= Constant problem =

Problem of deciding whether an expression equals zero

In mathematics, the constant problem is the problem of deciding whether a given expression is equal to zero.

==The problem==
This problem is also referred to as the identity problem or the method of zero estimates. It has no formal statement as such but refers to a general problem prevalent in transcendental number theory. Often proofs in transcendence theory are proofs by contradiction. Specifically, they use some auxiliary function to create an integer n ≥ 0, which is shown to satisfy n < 1. Clearly, this means that n must have the value zero, and so a contradiction arises if one can show that in fact n is not zero.

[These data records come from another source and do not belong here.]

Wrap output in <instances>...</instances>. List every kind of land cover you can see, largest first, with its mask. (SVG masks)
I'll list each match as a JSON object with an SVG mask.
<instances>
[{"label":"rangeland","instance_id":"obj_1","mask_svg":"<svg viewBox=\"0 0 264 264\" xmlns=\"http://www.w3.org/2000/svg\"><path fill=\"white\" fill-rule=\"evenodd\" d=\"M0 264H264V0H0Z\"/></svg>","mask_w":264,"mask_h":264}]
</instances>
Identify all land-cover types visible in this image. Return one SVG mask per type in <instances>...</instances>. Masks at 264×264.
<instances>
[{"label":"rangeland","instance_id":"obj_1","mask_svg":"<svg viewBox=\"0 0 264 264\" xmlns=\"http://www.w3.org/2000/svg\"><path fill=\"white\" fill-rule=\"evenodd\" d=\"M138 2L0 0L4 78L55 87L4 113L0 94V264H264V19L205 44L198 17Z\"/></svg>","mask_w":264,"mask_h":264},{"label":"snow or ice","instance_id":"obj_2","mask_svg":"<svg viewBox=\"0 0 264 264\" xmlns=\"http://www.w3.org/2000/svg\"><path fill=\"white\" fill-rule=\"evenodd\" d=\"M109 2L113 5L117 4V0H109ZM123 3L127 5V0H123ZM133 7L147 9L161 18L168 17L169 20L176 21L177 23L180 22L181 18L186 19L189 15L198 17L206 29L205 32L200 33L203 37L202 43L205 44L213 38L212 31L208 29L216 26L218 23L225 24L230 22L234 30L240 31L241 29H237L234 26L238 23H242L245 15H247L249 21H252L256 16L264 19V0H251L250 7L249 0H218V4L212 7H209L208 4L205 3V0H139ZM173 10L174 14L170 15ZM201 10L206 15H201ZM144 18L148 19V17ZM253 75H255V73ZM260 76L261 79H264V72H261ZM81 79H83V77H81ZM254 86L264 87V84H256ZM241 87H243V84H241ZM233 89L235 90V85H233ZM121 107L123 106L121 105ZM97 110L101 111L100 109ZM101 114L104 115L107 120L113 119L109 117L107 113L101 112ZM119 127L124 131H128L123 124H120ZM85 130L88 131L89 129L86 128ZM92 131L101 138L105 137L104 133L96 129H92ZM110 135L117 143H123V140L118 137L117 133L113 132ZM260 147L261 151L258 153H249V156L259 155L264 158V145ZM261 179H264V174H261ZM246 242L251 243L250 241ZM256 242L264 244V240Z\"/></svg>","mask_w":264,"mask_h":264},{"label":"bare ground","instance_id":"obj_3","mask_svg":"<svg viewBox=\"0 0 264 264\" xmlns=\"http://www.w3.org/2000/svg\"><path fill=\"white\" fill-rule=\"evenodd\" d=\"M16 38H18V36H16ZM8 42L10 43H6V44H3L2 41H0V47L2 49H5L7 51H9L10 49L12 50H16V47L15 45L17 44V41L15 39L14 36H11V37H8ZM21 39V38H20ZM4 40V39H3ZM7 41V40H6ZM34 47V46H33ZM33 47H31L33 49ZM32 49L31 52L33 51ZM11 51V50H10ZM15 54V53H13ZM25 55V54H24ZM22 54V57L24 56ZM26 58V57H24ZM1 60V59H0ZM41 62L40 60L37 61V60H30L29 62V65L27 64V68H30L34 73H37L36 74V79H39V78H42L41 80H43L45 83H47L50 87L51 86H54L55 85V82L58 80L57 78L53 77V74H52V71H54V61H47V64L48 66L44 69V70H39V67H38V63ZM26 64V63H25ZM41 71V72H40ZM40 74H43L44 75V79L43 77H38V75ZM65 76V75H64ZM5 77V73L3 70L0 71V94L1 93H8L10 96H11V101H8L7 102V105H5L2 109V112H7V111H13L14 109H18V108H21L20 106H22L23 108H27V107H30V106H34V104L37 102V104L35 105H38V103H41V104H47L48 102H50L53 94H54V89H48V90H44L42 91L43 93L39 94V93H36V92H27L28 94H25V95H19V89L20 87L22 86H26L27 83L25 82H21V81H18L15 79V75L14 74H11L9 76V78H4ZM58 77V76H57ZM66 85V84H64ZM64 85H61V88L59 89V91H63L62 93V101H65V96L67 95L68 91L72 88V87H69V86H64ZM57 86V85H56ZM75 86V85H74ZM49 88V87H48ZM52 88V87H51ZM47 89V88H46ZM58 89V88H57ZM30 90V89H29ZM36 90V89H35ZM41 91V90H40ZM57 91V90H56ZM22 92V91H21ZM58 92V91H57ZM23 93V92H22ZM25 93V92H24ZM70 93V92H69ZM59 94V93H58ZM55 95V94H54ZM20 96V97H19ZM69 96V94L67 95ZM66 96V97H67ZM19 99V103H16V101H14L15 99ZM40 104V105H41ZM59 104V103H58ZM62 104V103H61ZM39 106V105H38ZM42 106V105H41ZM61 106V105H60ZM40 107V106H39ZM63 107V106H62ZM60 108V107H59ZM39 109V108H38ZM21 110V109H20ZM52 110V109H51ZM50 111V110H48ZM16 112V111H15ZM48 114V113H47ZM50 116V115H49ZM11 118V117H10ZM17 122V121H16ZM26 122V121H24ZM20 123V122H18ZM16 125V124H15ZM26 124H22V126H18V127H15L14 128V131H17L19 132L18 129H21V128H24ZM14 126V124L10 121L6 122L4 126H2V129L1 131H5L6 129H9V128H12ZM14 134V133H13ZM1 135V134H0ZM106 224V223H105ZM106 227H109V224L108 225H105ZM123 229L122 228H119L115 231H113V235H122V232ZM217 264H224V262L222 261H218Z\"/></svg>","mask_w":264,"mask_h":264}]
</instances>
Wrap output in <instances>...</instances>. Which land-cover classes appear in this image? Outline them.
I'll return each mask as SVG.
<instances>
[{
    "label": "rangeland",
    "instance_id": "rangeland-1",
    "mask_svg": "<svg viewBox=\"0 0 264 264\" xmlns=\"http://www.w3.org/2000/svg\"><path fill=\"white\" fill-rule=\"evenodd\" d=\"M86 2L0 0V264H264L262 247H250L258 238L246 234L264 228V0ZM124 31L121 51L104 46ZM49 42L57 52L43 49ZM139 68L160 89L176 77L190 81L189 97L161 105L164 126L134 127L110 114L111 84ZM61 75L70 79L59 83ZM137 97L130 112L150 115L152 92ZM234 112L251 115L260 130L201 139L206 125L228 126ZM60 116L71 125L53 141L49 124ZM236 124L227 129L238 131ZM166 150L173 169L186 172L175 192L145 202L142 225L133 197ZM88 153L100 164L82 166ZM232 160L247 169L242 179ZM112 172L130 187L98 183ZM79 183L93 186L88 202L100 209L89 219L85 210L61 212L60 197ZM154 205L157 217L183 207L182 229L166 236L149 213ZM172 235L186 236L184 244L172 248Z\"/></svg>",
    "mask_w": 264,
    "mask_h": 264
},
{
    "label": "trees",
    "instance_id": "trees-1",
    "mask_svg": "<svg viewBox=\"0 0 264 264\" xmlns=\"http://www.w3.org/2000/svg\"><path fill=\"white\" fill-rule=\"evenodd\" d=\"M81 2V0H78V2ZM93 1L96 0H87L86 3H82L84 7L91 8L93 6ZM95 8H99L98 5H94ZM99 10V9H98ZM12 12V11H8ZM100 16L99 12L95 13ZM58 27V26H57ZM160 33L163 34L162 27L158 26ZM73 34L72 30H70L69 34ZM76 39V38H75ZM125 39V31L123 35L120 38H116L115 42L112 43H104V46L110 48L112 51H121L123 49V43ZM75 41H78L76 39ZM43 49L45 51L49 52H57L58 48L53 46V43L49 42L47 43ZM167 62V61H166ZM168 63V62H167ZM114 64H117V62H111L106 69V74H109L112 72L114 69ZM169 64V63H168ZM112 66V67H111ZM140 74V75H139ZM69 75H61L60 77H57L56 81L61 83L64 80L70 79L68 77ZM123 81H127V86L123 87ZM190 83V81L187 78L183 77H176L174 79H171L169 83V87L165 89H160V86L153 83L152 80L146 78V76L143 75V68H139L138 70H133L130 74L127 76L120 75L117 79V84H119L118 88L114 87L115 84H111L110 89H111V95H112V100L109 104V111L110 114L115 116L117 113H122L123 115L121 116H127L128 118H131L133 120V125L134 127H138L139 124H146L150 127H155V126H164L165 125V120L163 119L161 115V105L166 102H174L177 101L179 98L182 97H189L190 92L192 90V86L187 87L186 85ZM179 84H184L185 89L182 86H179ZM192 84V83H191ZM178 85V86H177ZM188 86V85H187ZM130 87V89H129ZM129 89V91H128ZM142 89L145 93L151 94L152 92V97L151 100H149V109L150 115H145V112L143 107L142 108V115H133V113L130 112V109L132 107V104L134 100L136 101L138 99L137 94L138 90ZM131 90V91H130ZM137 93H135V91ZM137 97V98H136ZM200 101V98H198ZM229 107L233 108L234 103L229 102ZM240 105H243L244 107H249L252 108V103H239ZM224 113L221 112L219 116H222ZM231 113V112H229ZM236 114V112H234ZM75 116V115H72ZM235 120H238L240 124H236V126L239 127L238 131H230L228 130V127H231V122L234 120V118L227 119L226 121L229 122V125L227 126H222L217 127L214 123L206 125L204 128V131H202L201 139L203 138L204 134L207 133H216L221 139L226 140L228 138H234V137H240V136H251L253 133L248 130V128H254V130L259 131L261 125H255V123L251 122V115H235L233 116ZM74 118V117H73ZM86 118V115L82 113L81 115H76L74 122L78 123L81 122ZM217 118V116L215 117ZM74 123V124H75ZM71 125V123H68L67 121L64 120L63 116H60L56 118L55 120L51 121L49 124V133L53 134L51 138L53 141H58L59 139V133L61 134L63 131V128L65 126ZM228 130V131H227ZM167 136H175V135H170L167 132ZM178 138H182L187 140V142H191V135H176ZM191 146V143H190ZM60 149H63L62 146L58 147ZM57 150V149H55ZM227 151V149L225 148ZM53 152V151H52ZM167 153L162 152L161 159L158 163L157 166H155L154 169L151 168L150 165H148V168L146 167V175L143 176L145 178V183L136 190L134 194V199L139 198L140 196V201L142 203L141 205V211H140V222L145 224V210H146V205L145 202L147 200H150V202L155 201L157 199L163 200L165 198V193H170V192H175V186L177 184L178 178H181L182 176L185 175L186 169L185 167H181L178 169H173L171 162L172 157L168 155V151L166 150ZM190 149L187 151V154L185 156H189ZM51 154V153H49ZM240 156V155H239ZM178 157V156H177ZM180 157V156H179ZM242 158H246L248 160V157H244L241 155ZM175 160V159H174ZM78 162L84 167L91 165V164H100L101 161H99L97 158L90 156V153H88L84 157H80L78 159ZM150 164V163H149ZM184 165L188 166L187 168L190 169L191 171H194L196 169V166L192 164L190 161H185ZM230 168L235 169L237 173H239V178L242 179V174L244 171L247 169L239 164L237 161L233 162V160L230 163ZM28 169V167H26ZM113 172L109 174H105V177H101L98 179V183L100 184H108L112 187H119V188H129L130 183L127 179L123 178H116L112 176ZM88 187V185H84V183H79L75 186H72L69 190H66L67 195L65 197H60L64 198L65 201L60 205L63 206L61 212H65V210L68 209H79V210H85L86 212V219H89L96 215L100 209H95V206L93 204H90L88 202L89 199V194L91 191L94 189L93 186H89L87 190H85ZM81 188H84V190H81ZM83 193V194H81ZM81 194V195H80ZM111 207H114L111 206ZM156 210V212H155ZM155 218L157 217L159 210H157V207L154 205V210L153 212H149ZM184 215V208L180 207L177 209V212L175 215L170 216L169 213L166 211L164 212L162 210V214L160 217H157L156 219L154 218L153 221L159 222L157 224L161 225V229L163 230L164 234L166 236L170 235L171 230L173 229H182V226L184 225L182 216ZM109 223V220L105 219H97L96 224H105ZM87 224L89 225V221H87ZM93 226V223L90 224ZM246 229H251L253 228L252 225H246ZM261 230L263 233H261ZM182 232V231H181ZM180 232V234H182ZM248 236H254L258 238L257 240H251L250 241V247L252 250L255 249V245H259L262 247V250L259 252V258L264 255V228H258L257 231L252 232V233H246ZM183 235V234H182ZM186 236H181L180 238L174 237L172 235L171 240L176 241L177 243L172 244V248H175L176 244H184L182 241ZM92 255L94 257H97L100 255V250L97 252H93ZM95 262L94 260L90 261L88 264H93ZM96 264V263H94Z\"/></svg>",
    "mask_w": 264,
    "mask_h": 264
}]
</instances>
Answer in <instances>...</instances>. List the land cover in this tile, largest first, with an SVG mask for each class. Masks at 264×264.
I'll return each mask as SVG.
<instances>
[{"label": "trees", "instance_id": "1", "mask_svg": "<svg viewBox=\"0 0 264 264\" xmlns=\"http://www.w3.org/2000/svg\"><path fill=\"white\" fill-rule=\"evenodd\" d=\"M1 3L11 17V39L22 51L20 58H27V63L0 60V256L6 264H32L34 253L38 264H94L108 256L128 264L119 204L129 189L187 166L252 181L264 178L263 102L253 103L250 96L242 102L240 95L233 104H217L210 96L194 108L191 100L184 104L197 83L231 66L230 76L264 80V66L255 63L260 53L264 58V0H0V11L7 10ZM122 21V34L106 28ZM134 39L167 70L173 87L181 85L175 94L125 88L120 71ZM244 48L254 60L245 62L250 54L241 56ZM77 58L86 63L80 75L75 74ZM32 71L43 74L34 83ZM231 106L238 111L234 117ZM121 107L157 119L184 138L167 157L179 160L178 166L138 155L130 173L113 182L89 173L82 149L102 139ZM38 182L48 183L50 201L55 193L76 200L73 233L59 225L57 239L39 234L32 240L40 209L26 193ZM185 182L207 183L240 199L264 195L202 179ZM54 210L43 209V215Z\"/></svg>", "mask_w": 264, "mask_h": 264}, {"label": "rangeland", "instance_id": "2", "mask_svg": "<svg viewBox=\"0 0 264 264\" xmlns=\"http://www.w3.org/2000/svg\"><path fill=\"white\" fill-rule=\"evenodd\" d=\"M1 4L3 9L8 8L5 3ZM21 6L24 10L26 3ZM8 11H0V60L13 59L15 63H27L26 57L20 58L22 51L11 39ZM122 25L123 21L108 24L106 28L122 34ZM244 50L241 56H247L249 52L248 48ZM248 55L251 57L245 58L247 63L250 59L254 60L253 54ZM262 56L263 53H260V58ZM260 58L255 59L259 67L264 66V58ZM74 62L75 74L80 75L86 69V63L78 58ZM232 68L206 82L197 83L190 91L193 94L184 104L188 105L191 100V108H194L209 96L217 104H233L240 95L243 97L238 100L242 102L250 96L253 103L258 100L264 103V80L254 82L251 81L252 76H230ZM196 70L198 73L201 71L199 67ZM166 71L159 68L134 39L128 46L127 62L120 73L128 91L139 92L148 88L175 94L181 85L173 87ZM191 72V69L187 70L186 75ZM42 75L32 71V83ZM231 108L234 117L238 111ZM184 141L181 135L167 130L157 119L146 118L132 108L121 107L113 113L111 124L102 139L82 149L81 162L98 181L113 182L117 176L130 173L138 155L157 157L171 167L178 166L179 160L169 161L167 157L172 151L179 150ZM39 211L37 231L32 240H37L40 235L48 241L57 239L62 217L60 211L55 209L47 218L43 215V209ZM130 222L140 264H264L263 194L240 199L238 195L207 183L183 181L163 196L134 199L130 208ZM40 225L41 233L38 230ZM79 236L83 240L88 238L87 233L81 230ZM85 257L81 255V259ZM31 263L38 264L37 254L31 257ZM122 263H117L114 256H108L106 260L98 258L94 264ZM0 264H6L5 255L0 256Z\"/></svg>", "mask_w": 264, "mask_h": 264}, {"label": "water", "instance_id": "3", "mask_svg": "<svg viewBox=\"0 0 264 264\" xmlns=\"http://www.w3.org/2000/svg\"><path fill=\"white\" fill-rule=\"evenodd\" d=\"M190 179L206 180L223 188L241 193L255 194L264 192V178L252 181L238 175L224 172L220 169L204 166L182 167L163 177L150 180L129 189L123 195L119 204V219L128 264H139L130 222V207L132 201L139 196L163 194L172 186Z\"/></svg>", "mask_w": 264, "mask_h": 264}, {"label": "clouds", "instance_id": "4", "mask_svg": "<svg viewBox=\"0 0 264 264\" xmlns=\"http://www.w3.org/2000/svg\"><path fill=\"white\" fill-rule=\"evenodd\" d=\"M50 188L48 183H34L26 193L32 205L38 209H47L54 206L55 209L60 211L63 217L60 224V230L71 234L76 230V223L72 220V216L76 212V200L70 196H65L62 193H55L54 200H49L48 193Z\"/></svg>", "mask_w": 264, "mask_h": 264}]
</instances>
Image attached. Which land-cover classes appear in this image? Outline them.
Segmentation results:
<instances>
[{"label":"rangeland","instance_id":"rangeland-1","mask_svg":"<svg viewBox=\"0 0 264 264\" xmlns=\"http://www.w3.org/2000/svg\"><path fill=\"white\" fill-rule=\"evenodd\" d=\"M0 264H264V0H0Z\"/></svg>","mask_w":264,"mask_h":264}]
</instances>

In many transcendence proofs, proving that n ≠ 0 is very difficult, and hence a lot of work has been done to develop methods that can be used to prove the non-vanishing of certain expressions. The sheer generality of the problem is what makes it difficult to prove general results or come up with general methods for attacking it. The number n that arises may involve integrals, limits, polynomials, other functions, and determinants of matrices.

==Results==
In certain cases, algorithms or other methods exist for proving that a given expression is non-zero, or of showing that the problem is undecidable. For example, if x_{1}, ..., x_{n} are real numbers, then there is an algorithm for deciding whether there are integers a_{1}, ..., a_{n} such that

 $a_1 x_1 + \cdots + a_n x_n = 0\,.$

If the expression we are interested in contains an oscillating function, such as the sine or cosine function, then it has been shown that the problem is undecidable, a result known as Richardson's theorem. In general, methods specific to the expression being studied are required to prove that it cannot be zero.